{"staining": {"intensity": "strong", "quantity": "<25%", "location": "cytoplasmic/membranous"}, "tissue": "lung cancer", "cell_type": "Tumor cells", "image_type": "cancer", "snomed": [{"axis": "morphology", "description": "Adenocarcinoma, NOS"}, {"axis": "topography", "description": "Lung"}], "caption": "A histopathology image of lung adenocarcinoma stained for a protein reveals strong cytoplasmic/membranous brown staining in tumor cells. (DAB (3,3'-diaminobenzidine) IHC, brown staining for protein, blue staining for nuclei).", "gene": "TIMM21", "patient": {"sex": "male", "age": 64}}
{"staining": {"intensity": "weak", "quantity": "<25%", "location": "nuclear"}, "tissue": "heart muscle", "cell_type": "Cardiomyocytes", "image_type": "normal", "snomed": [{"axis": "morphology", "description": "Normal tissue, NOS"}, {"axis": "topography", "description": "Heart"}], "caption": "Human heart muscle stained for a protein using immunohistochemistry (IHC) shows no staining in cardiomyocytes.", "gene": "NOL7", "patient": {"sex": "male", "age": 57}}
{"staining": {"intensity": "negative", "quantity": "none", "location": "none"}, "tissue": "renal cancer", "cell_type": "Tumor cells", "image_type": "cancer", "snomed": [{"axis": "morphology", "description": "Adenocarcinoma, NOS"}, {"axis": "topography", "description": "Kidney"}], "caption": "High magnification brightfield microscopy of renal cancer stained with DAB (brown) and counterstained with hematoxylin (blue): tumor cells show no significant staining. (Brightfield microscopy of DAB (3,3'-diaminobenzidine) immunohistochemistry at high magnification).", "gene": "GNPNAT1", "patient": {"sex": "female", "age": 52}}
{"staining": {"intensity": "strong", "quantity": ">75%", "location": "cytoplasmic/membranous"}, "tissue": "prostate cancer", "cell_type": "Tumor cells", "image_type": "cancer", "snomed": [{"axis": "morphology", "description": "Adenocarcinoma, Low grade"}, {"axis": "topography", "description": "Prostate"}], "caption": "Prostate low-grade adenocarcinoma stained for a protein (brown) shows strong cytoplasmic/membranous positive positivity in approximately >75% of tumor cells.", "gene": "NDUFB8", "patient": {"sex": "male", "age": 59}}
----
▶ **Requirement**:
For this exercise, gather every line of the data that contains the word "immunohistochemistry".

▶ **Solution for this problem**:
{"staining": {"intensity": "weak", "quantity": "<25%", "location": "nuclear"}, "tissue": "heart muscle", "cell_type": "Cardiomyocytes", "image_type": "normal", "snomed": [{"axis": "morphology", "description": "Normal tissue, NOS"}, {"axis": "topography", "description": "Heart"}], "caption": "Human heart muscle stained for a protein using immunohistochemistry (IHC) shows no staining in cardiomyocytes.", "gene": "NOL7", "patient": {"sex": "male", "age": 57}}
{"staining": {"intensity": "negative", "quantity": "none", "location": "none"}, "tissue": "renal cancer", "cell_type": "Tumor cells", "image_type": "cancer", "snomed": [{"axis": "morphology", "description": "Adenocarcinoma, NOS"}, {"axis": "topography", "description": "Kidney"}], "caption": "High magnification brightfield microscopy of renal cancer stained with DAB (brown) and counterstained with hematoxylin (blue): tumor cells show no significant staining. (Brightfield microscopy of DAB (3,3'-diaminobenzidine) immunohistochemistry at high magnification).", "gene": "GNPNAT1", "patient": {"sex": "female", "age": 52}}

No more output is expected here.